Of course it would be naïve to think that providing the same level of training for drivers and bringing their fitness to an equally high level would be feasible, even realistic. That is where AVs kick in, since the only way to radically reduce the impact of the human-factor on accidents is to replace drivers with algorithms. In this effort, we need methods similar to those used in the aviation industry to accelerate the process to reach autonomy.
The Power Of Over-The-Air Updates
One of the reasons flying is relatively risk-free is due to the existence of public databases that store aircraft safety records which stem from onboard black boxes. According to existing protocol, authorities are empowered to ground any airplane where an error is detected, whether it be software, hardware or design. Autonomous driving is headed in the same black box-centered direction. Germany has already announced they are considering requiring AV manufacturers to install such a data recorder.
While this is a great start, there are a reported 10 million driverless cars set to hit the road by 2020. This means there will be an even stronger need for over-the-air (OTA) updates. Just like in the case of smartphones, this will enable autonomous driving software to be regularly updated remotely.
The OTA approach would also prove vital should any fatal technical error occur that could affect a large pool of vehicles. Physical recall of millions of cars would be very costly and slow. Instead of recalls, authorities could order faulty self-driving cars to a permanent halt or to run with degraded functionalities like they do in aviation.
The bottom line is that OTA updates for algorithms will not be for convenience, but a requirement for safety, security, and trust. Needless to say, such updates and online data collection will require proper cloud infrastructure and security, and privacy issues need handling as well.
Simulation Can Make Or Break It
Pilots also tend to make fewer errors than drivers behind the wheel because their training includes sophisticated simulator practices. It's therefore imperative that before AVs hit the road, complex accident scenarios are simulated and algorithms are programmed following the lessons learned from those situations.
When compared to real life road testing, simulations are, without a doubt, more efficient, especially in terms of cost, time and most importantly safety. For instance, with road testing you can't wait for a particular situation (i.e. an accident or weather change) to occur for your modeling purposes.
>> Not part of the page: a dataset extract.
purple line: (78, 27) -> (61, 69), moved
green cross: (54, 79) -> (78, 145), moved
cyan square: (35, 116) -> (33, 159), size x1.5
However, with simulation testing variables that are not accessible in real world testing can be further observed, and parameters can be altered quickly, such as changing weather conditions.
But What If An Elephant Blocks Your Way?
Simulated training of algorithms can also come in handy for out-of-the-blue occasions. For example, what happens when an elephant escapes from a circus and blocks your way on the road? Yes, algorithms can see the animal but are not trained to understand its behaviour. Black box data could help reproduce the conditions of the encounter, where simulated training, under a wide range of conditions, can be used to update the algorithms. Since these can be delivered via OTA to all cars within days, public confidence in autonomous technology could be restored quickly.
As you can see, a great number of things must be factored in during the development of driverless technology. I firmly believe that relying on methods, such as simulation widely used in aviation or OTA, will lead to an ultimately safer autonomous driving experience.